Christina Meyers, Ph.D., A.B.P.P.: I agree. Unfortunately, it means that patients need to be their own advocates. Patients need to be informed and they need to ask what they need — a sleep study or a physical therapist or a neuropsychologist. They need to promote it as patient advocacy. Dr. Sledge is right — physicians have limited time. They just do. And you need to know what kind of treatment you need and ask for a referral.

George Sledge, M.D.: Like many things in medicine, this is a rapidly evolving field, and how we addressed it 10 years ago is different from how we address it now. The reality is that for many medical oncologists, because their training is in cancer treatment instead of the brain, they have trouble dealing with this. The informed consent forms even today have minor mention of potential cognitive problems, partially because we don’t have enough data to give patients enough information.

Christina Meyers, Ph.D., A.B.P.P.: And a lot of the things in informed consent are about what can kill you, and chemo brain is not fatal. We’re not talking for most people about a horrible thing; we’re talking about an aggravating problem that keeps them from doing their normal activities in their normal fashion. It has to be in perspective.

George Sledge, M.D.: I think this is part of a larger trend we’re seeing in oncology.
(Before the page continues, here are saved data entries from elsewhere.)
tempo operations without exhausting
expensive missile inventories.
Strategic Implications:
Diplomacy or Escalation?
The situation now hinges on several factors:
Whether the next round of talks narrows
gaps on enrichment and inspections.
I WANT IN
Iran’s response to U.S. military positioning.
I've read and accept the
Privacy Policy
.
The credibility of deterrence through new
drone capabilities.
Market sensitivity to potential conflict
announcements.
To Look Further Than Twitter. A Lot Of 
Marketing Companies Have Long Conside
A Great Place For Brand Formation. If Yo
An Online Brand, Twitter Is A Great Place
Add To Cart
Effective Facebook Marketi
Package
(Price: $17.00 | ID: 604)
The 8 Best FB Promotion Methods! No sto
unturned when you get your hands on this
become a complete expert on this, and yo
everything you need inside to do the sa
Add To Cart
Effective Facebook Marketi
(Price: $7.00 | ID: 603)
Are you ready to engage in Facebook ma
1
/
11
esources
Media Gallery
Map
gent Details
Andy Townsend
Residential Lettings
In the recent past, oncologists considered themselves heroic if their patients survived 5 years out. Now that patients survive 5, 10, 15 years out, we are seeing more long-term effects.

Christina Meyers, Ph.D., A.B.P.P.: In fact, it is a chronic problem now instead of an acute problem. It’s a chronic disease you keep treating as it flares up.
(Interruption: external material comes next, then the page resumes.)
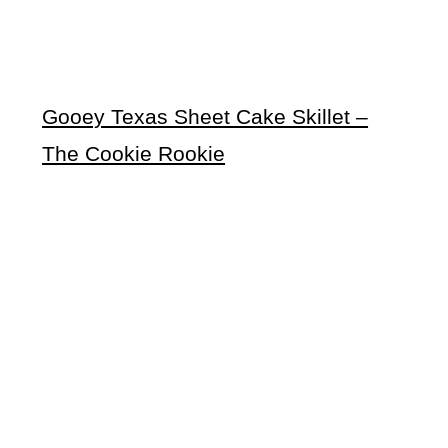
Gooey Texas Sheet Cake Skillet –
The Cookie Rookie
Chemo brain treatments being developed?

Question from Izzard: What therapies or treatments are being developed to treat the long-term effects of chemo brain? I am 3 years out of treatment and still suffering cognitive difficulties which impact my job. Thanks.

Answers —Christina Meyers, Ph.D., A.B.P.P.: I just have to say that there are no specific treatments for cancer patients. We borrow from the brain injury field and other neurologic illnesses. There is nothing really specific to cancer, but we go with what is evidence-based in other neurological conditions and we apply it to cancer patients.

George Sledge, M.D.: If indeed we get better at diagnosing this on a routine basis and doing functional neuroimaging that point to specific defects. Let’s imagine 5 years from now we know on a reliable basis that chemotherapy drug X causes a particular effect in this part of the frontal lobe. Once we have those diagnostic techniques in place, then we can think about developing interventions that might interfere with those things we see in imaging. There’s a lot of work to tie imaging to the other functional tests we do, but I think we’ll get there soon and be able to come up with interventions that may reverse that.

Christina Meyers, Ph.D., A.B.P.P.: I agree, and that’s the direction that it’s going in.